Frustrated, sick, some hungry others who had just arrived, still exhausted from the journey. A couple hundred cops in riot gear for the perfunctory photo op, as corporate news crews pushed and shoved their way to the front for the money shot.
It’s been a week since a group of hopeful Hondurans let me tag along on their bus ride. The spark of hope they brought has diminished since another thousand people poured into the camp and the hate from local media flowed, but somehow there are still smiles, even though another eight thousand are on their way.
The camp ran out of baby formula today. Media outlets are reproducing false reports of drugs, violence, people refusing food that doesn’t suit their palette, refusal to work and other blatant lies. I’ve been here the whole time. The stories are not true, but that doesn’t seem to concern reporters on the job.
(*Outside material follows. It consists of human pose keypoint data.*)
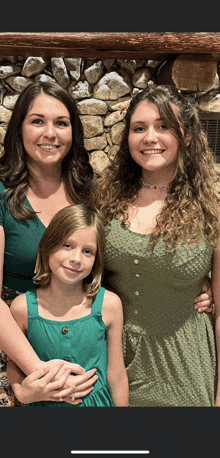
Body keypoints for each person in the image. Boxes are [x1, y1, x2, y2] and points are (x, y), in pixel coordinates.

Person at [92, 84, 220, 407]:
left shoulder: (211, 208)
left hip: (186, 367)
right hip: (114, 364)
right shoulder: (105, 199)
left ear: (186, 136)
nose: (150, 137)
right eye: (139, 128)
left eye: (163, 126)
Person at [0, 80, 98, 406]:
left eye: (61, 123)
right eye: (37, 121)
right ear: (19, 128)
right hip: (19, 355)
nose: (50, 133)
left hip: (83, 350)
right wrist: (42, 375)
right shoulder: (2, 196)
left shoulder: (91, 191)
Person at [7, 204, 129, 407]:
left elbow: (116, 374)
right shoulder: (22, 308)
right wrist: (22, 392)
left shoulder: (109, 305)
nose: (76, 259)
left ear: (96, 260)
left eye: (88, 251)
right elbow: (15, 364)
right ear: (48, 245)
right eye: (67, 246)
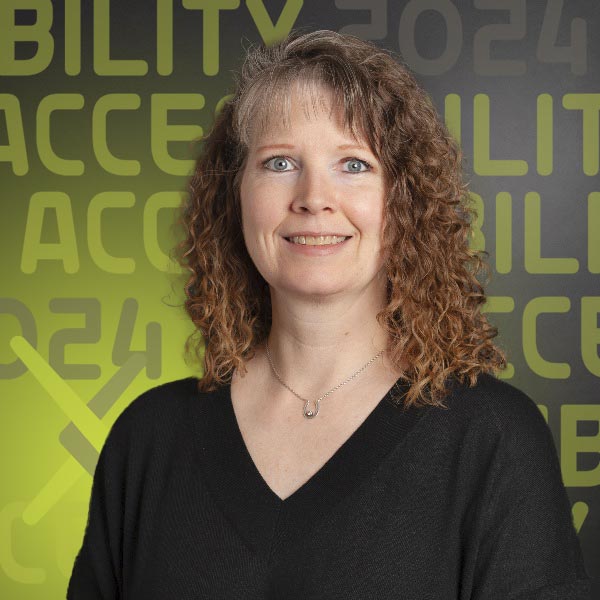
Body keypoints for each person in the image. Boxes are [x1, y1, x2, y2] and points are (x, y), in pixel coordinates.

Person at [67, 30, 591, 599]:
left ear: (404, 200)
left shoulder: (492, 440)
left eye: (353, 165)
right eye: (281, 161)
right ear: (235, 194)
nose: (314, 197)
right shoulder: (147, 439)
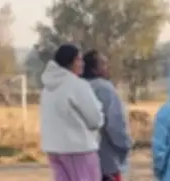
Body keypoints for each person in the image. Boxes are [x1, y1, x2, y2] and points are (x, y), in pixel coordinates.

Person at [40, 44, 104, 181]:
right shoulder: (77, 85)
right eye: (79, 60)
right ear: (70, 62)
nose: (82, 63)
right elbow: (95, 120)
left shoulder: (47, 88)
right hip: (79, 149)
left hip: (54, 148)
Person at [82, 50, 132, 181]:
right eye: (103, 64)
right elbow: (115, 124)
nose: (107, 67)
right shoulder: (104, 89)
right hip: (106, 160)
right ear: (94, 68)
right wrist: (125, 144)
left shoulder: (77, 88)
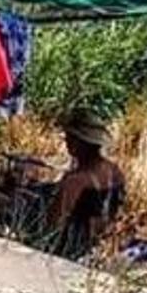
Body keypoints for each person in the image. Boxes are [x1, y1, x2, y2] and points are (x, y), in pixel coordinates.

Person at [49, 110, 125, 259]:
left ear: (77, 142)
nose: (66, 143)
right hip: (103, 245)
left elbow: (53, 223)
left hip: (75, 250)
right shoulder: (115, 171)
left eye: (69, 138)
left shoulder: (76, 181)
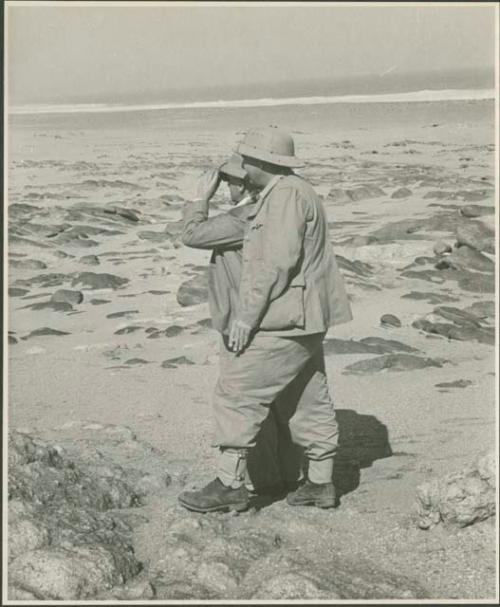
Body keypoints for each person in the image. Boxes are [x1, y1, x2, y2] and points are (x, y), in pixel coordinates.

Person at [179, 126, 353, 513]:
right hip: (302, 317)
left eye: (243, 161)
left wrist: (245, 317)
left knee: (236, 393)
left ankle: (229, 486)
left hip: (284, 319)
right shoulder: (290, 192)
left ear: (260, 162)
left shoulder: (285, 197)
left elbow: (273, 262)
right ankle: (319, 485)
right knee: (305, 397)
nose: (238, 171)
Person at [180, 153, 303, 504]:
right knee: (274, 400)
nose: (226, 188)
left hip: (244, 320)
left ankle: (244, 484)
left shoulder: (245, 217)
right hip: (265, 317)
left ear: (246, 182)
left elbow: (192, 234)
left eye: (229, 181)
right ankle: (277, 476)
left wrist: (198, 199)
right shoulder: (267, 210)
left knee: (241, 399)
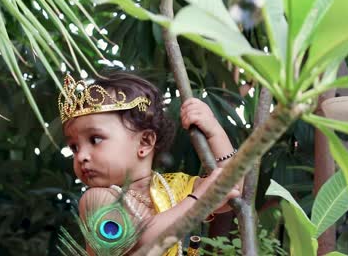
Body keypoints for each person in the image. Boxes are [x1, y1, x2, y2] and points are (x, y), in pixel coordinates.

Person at [59, 72, 241, 256]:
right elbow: (140, 241)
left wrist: (214, 132)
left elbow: (233, 190)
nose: (81, 155)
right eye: (74, 147)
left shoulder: (175, 187)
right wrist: (198, 201)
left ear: (145, 142)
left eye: (95, 139)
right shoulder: (96, 199)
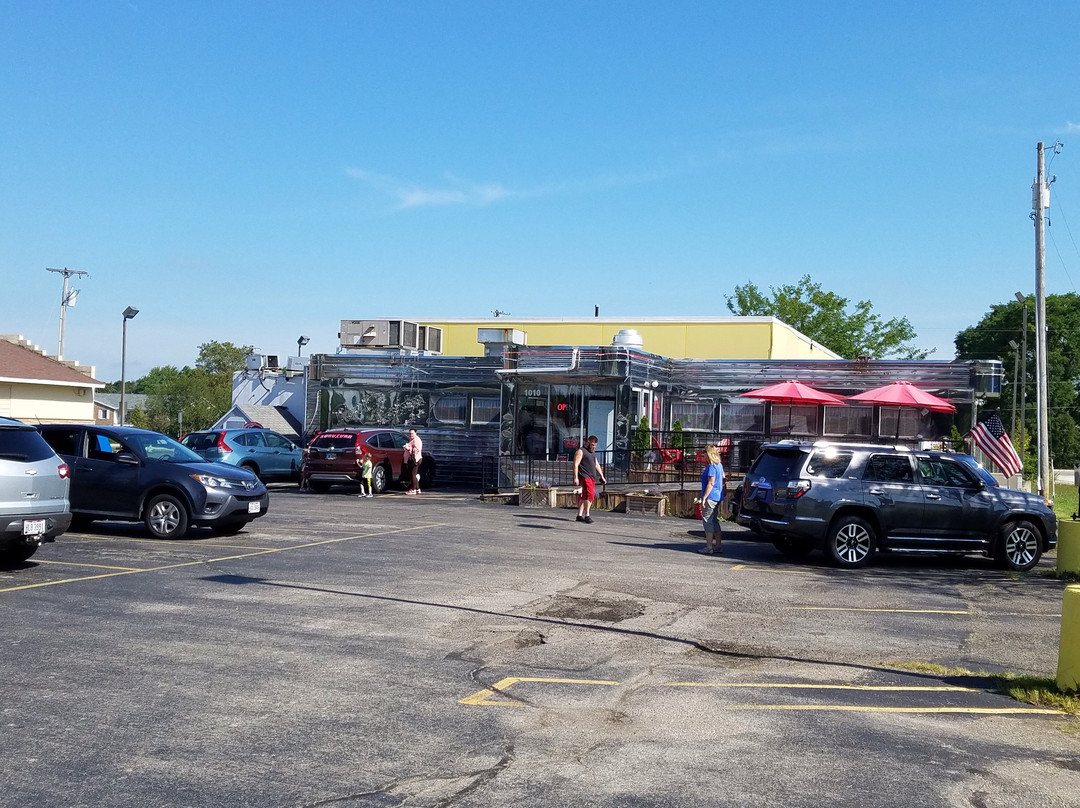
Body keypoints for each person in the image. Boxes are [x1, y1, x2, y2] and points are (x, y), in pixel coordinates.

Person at [573, 435, 607, 524]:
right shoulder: (580, 451)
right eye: (592, 445)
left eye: (595, 445)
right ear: (587, 442)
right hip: (584, 476)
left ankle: (579, 515)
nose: (593, 447)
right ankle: (587, 515)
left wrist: (602, 476)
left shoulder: (592, 452)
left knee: (584, 496)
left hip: (592, 477)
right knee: (589, 495)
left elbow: (596, 464)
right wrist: (576, 477)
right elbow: (576, 464)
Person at [698, 443, 725, 554]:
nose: (703, 454)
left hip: (710, 497)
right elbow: (724, 478)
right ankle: (718, 546)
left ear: (708, 453)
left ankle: (709, 547)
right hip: (718, 496)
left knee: (707, 521)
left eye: (704, 452)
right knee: (714, 520)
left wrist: (704, 498)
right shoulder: (719, 465)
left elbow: (711, 483)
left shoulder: (711, 467)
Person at [403, 428, 423, 494]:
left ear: (415, 433)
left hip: (415, 460)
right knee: (413, 474)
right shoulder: (412, 439)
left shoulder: (417, 440)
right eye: (410, 433)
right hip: (413, 460)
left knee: (413, 474)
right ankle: (417, 489)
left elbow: (417, 450)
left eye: (412, 433)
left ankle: (413, 489)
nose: (410, 435)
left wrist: (408, 448)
What is true is that the camp is toxic. It rained this morning and made matters worse. The Mexican government is posturing; a kitchen with the same food on the shelves for a week is a favorite photo for the papers. A very well lit medical tent outside of the compound in the street is big hit with the journalists too. No one bothered to ask why it’s outside, if the people who need the services are inside. Other favorites are smiling children, mothers and happy, but tired Hondurans, Salvadorians and Guatemalan refugees sleeping in wrinkled clothes, sardiene-canned and hacking up phlegm because everyone sick.
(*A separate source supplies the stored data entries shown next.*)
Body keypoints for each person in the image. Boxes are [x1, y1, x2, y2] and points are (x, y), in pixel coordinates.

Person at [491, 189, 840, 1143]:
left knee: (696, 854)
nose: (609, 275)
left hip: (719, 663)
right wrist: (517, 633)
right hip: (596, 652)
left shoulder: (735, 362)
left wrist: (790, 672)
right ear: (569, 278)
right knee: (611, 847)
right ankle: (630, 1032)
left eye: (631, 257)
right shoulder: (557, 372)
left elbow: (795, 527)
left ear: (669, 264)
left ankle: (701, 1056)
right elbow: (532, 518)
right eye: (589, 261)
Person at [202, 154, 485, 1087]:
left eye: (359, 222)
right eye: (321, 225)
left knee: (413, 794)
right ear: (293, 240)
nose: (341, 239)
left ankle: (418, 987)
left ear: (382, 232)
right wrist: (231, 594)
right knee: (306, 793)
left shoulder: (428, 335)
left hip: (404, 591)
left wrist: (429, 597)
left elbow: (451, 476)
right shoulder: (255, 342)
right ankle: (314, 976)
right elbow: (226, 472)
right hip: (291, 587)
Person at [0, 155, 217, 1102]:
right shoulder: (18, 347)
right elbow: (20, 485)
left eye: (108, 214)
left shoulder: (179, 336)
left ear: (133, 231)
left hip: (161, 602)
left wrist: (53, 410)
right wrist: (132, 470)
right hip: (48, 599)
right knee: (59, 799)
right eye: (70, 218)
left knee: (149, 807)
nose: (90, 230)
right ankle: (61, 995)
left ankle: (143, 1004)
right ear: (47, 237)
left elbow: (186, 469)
The people in this camp have figured out that the people with the big cameras and audio gear are perpetuating lies about them. They don’t seem like the type of people who would confront them directly and I don’t anticipate a march to the Tijuana Marriot. You’d need some taxi money for that protest, besides they all have paid “attendents”.
Two days ago a 17 year-old boy was killed in a hit and run. Down the block three people were killed in a gun fight the next night.
Traffickers show up daily and look for prey. I streamed a kidnapping a few days ago just after I watched a man die in the street because he couldn’t get his medicine.
I also met a woman with her son who has Down syndrome. Maria Luisa Cardenas said 15 year-old Javier Antonio was vomiting blood because he had the wrong medication. I’ll post a live stream I did of them with documentary photographer, Ada Trillo tomorrow. I’m sure that would have been a big hit in the AP photo pool, but like a lot of others in the camp they have vanished. Maybe they got help.
No turkey here. Just wet blankets and mounting desperation. Happy Indigenous people’s day!